Nonostante queste difficoltà, abbiamo ancora validi motivi per voler fare dell'Europa il partner d'elezione dell'Africa. Uno è che i problemi dell'Africa sono i nostri problemi. Il terrorismo e l'insicurezza non conoscono confini. Il Sahel non è così lontano dall'Europa come a volte sembra; e l'instabilità nel Corno d'Africa minaccia una delle rotte commerciali più importanti del mondo. Poi c'è il cambiamento climatico, che inevitabilmente creerà nuove ondate migratorie poiché distrugge i mezzi di sussistenza delle persone e rende le loro comunità inabitabili.

Il nostro obiettivo è motivato anche dalla ricchezza di opportunità in tutto il continente. Le economie e le società africane sono giovani e dinamiche. Le società europee che invecchiano prima o poi dovranno fare affidamento su di loro. Il continente ha anche un'abbondanza di materie prime e un immenso potenziale sia per implementare che per aiutare a produrre tecnologie di energia rinnovabile.

Infine, dobbiamo pensare in termini geopolitici. Con la sua popolazione che dovrebbe raggiungere i 2,5 miliardi entro il 2050, l'Africa è una forza globale in crescita. Un partenariato più stretto consentirebbe all'Europa e all'Africa insieme di esercitare un'influenza molto maggiore sulla scena mondiale, dando impulso al modello di multilateralismo sostenuto da entrambi i partner.

Un partenariato più stretto consentirebbe all'Europa e all'Africa insieme di esercitare un'influenza molto maggiore sulla scena mondiale.
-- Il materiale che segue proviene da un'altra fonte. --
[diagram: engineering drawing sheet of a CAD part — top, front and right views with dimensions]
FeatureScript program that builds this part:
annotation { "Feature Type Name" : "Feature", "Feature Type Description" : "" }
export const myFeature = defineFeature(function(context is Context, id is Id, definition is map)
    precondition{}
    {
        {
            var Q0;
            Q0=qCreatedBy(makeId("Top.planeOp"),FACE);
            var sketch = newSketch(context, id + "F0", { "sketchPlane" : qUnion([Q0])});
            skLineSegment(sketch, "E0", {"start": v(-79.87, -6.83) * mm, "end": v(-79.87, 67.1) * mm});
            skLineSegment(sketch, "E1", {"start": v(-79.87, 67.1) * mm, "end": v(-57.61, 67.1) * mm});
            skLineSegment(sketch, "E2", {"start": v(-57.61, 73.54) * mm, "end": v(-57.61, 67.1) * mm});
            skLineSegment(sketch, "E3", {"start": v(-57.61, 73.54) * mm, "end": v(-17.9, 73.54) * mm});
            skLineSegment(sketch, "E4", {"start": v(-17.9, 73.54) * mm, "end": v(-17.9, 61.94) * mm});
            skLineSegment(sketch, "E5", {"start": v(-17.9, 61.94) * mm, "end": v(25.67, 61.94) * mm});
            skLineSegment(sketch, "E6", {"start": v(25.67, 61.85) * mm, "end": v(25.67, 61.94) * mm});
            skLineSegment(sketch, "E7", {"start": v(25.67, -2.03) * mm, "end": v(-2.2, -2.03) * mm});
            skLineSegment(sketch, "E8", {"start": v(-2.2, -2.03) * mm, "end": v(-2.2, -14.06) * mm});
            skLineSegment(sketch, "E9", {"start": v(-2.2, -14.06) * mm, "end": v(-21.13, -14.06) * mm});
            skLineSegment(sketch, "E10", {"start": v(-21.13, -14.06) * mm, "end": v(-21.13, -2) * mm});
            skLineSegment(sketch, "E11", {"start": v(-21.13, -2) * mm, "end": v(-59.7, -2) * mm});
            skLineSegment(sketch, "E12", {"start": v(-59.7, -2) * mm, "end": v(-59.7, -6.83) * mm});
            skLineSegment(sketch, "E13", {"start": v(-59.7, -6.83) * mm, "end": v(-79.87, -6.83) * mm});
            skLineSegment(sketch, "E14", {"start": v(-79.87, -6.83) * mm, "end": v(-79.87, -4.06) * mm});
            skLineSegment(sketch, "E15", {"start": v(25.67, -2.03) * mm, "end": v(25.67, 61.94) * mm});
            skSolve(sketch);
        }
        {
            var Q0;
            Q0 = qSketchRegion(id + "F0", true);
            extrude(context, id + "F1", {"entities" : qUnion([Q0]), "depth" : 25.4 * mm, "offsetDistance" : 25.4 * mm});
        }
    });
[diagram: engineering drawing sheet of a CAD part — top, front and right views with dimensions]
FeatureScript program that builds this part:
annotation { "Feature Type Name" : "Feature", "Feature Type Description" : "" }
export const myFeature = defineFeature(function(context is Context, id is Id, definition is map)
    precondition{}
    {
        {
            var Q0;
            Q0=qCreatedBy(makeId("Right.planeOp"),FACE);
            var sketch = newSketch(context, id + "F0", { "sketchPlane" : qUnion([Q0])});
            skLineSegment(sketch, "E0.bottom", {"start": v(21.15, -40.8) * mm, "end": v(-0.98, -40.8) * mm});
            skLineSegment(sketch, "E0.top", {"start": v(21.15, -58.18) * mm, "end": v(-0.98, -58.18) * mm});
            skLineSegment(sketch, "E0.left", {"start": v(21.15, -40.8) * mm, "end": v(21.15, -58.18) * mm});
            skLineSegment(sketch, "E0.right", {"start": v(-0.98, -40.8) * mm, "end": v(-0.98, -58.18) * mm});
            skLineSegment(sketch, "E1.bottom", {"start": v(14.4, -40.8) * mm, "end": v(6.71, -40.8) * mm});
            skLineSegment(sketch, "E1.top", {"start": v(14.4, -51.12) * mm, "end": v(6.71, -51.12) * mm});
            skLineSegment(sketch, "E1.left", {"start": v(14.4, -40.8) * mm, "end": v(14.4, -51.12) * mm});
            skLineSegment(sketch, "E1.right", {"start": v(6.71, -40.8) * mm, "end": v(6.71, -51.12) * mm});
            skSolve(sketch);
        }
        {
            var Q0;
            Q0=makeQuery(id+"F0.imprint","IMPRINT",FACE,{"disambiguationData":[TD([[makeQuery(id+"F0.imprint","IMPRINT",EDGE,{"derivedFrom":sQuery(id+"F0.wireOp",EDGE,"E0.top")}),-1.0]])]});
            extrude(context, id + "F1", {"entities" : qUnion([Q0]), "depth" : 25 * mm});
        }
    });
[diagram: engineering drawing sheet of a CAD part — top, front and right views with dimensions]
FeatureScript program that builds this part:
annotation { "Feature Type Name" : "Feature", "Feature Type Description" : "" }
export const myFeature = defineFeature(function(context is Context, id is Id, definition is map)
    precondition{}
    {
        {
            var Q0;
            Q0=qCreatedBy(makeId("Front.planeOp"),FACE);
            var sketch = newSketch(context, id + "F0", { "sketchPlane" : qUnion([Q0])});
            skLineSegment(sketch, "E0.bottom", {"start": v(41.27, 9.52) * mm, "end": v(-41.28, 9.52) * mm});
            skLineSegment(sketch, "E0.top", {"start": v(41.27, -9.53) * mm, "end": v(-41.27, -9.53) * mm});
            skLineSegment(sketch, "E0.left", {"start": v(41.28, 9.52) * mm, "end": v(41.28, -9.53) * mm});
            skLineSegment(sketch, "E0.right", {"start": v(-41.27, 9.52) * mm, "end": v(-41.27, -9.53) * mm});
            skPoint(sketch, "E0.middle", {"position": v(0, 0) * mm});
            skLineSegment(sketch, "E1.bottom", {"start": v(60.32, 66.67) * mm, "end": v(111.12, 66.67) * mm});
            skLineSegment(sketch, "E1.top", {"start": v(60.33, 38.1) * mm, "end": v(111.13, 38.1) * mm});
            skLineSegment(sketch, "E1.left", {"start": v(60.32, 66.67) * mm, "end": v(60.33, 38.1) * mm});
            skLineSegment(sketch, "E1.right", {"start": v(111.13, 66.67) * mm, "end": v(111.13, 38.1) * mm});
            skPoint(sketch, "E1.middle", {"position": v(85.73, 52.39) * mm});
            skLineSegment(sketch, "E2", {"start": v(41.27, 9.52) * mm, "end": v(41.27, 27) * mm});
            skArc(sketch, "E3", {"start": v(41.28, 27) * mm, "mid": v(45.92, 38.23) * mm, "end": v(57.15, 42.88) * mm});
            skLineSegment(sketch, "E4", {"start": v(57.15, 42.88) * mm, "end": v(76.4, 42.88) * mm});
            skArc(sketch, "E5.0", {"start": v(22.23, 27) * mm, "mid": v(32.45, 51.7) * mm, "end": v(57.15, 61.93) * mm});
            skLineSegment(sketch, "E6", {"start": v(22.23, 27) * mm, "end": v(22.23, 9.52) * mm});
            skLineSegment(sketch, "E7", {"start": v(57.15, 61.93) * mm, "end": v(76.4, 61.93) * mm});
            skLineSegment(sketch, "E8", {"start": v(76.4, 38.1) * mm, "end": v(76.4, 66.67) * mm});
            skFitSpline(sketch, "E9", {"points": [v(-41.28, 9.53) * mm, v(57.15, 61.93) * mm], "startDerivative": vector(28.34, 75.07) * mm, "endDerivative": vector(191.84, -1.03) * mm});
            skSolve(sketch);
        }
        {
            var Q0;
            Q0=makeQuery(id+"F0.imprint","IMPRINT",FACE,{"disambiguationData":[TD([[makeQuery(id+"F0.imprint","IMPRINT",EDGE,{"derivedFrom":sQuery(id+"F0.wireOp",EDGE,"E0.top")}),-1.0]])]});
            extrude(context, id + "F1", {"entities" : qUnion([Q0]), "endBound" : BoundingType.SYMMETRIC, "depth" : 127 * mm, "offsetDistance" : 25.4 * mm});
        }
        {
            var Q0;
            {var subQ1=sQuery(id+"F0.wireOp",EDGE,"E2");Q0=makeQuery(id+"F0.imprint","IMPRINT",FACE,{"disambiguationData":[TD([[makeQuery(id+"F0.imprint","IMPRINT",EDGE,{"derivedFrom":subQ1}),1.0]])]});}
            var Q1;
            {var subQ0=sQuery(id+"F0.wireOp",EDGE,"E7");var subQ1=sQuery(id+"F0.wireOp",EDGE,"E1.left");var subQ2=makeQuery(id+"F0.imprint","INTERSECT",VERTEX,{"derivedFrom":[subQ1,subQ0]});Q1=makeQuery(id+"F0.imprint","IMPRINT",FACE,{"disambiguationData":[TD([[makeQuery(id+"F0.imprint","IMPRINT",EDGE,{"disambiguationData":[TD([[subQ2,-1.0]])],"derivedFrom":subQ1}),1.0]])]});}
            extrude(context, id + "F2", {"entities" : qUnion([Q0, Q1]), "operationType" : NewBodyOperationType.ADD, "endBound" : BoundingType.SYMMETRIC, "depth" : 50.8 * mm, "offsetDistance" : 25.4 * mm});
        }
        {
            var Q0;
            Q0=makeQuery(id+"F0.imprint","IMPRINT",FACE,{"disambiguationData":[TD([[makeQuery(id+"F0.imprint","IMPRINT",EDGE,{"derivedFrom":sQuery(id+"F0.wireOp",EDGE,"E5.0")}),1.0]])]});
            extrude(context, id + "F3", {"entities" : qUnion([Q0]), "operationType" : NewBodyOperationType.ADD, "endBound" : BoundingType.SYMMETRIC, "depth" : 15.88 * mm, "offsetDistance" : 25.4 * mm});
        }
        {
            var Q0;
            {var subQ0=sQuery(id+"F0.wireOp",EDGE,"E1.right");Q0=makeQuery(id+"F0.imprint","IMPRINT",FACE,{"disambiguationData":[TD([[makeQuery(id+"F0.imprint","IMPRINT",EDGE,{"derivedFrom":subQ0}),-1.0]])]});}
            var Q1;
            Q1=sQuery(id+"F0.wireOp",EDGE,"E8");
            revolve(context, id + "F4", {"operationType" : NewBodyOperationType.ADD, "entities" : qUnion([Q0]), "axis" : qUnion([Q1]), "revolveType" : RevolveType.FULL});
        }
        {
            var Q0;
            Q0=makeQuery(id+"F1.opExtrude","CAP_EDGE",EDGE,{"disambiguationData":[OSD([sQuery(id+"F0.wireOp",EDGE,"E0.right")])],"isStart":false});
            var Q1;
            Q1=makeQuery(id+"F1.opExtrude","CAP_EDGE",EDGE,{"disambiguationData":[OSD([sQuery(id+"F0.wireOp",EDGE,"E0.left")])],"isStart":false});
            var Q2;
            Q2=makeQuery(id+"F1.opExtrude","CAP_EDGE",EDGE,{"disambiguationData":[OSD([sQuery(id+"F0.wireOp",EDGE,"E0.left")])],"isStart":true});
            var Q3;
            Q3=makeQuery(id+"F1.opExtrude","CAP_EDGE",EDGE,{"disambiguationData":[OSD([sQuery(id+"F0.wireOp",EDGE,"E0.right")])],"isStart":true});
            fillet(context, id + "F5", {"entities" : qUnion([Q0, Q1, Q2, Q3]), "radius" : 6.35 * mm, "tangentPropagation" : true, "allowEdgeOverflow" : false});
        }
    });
Per avere successo, avremo bisogno di un'agenda positiva basata su priorità comuni. Senza eludere le difficoltà, dobbiamo puntare al raggiungimento di risultati concreti e rapidi. L'Africa non ha bisogno di beneficenza o di acrobazie mediatiche. Ha bisogno di cooperazione e partnership che possano effettivamente offrire ai suoi dipendenti.

A tal fine, l'UE dovrà unire i punti di forza dei suoi Stati membri, istituzioni finanziarie, banche di sviluppo e agenzie. La pandemia ha dato corpo alla nozione di questo approccio “Team Europe” e questo modo di lavorare deve diventare un'abitudine per evitare una strategia frammentata e tutti i problemi che ne derivano.In Africa, come altrove, l'UE ha peso solo quando le sue parti costitutive lavorano insieme. Ciò include non solo le istituzioni ei governi dell'UE; anche la società civile e il settore privato devono essere più in sintonia con le dinamiche sul campo.

Il futuro dell'Europa sarà modellato in gran parte dal futuro dell'Africa. Lì e altrove, dobbiamo anche difendere meglio il progetto europeo dimostrando che il valore aggiunto dell'UE supera quello delle altre potenze mondiali. Il vertice di questa settimana deve essere il punto di partenza per costruire una nuova partnership intercontinentale.